On March 21, 2013, the New England Journal of Medicine published a report of a 65-year-old immigrant from Vietnam who died from complications of an overwhelming parasitic infection. The parasite was a nematode – or roundworm – called Strongyloides stercoralis.
What is Strongyloides stercoralis?
Strongyloides stercoralis is a tiny nematode that lives in the intestines of humans and a number of other animals. Female worms, only 2.5mm long, move through the lining of the small intestine and produce eggs, which hatch within hours. The larvae pass out into the outside world in the stool, and can survive for some time as free-living nematodes, even reproducing through several generations. Sooner or later, however, infective parasitic larvae develop, which have only to come in contact with the skin of a potential host to continue their parasitic life cycle.

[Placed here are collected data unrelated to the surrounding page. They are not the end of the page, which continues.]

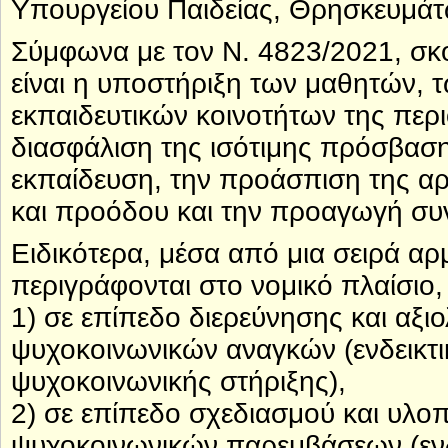
Υπουργείου Παιδείας, Θρησκευμάτ
Σύμφωνα με τον Ν. 4823/2021, σκ
είναι η υποστήριξη των μαθητών, 
εκπαιδευτικών κοινοτήτων της περι
διασφάλιση της ισότιμης πρόσβασ
εκπαίδευση, την προάσπιση της α
και προόδου και την προαγωγή συν
Ειδικότερα, μέσα από μια σειρά α
περιγράφονται στο νομικό πλαίσιο
1) σε επίπεδο διερεύνησης και αξι
ψυχοκοινωνικών αναγκών (ενδεικτι
ψυχοκοινωνικής στήριξης),
2) σε επίπεδο σχεδιασμού και υλοπ
ψυχοκοινωνικών παρεμβάσεων (εν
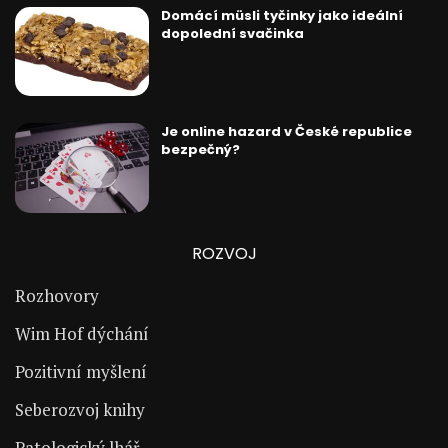
Domácí müsli tyčinky jako ideální
dopolední svačinka
Je online hazard v České republice
bezpečný?
ROZVOJ
Rozhovory
Wim Hof dýchání
Pozitivní myšlení
Seberozvoj knihy
Patologický lhář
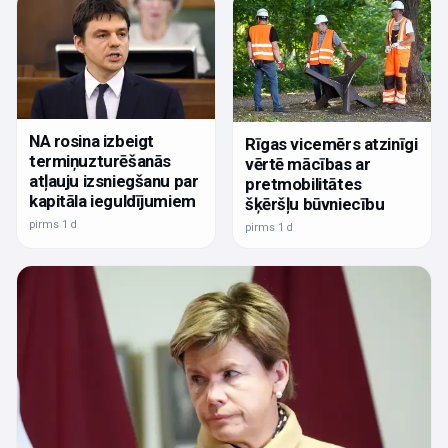
NA rosina izbeigt
Rīgas vicemērs atzinīgi
termiņuzturēšanās
vērtē mācības ar
atļauju izsniegšanu par
pretmobilitātes
kapitāla ieguldījumiem
šķēršļu būvniecību
pirms 1 d
pirms 1 d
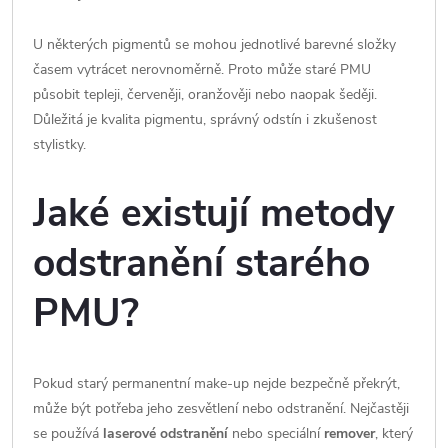
U některých pigmentů se mohou jednotlivé barevné složky
časem vytrácet nerovnoměrně. Proto může staré PMU
působit tepleji, červeněji, oranžověji nebo naopak šeději.
Důležitá je kvalita pigmentu, správný odstín i zkušenost
stylistky.
Jaké existují metody
odstranění starého
PMU?
Pokud starý permanentní make-up nejde bezpečně překrýt,
může být potřeba jeho zesvětlení nebo odstranění. Nejčastěji
se používá
laserové odstranění
nebo speciální
remover
, který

People acquire Strongyloides stercoralis when they come in contact with soil or fecal matter that contains the infective larvae. About half a millimeter long, these larvae can penetrate bare skin and move through the body quickly, arriving in the intestine within a couple of days. All parasitic larvae mature to female worms and reproduce without the contribution of a male. (There are males in the free-living soil stages.)
Strongyloides stercoralis Autoinfection
The life cycle of S. stercoralis is not straightforward. Just as the stages in the soil can be free-living or infective, larvae newly emerged from eggs in the intestine can pass out in the stool or develop quickly into infective stage larvae. The infective larvae can migrate through tissue, return to the intestine, and mature to adult female worms. This means that the parasite can reproduce and multiply within a single host, an ability that is rather unusual in parasitic worms.
The autoinfective ability of S. stercoralis means that, although the individual worms only live a few years, infection can persist for decades. Individuals who acquired the parasite in their youth can still be infected some 65 years later. Most infections are asymptomatic: they do not make the host ill.
A parasite that can both persist in a host for years without doing any harm, and reproduce in the host in such overwhelming numbers that death rapidly follows seems like a puzzling contradiction. The answer to this puzzle lies in the immune system. In a healthy individual with a normal immune system, the rate of autoinfection – the number of infective larvae that can remain in the body and mature to adults – is held in check. Should the immune system falter, however, S. stercoralis can multiply in large enough numbers to overwhelm.
A Textbook Case of Disseminated Strongyloidiasis
The man whose case appeared in the New England Journal of Medicine was taking glucocorticoids for another condition. Drugs of this type suppress the immune response and are known to aggravate the autoinfective cycle of S. stercoralis into overwhelming disseminated infection, often ending with the death of the unfortunate host.
Migrating larvae do damage to organs and tissues they travel through, and can carry bacteria with them from the intestine. When thousands of larvae are involved, the consequences can be severe. The patient in question suffered bacteremia (bacteria in the bloodstream), presumably due to intestinal bacteria carried by the larvae, and had difficulty breathing. Laboratory tests revealed adult worms, eggs, and larvae in his lungs, and in his stool.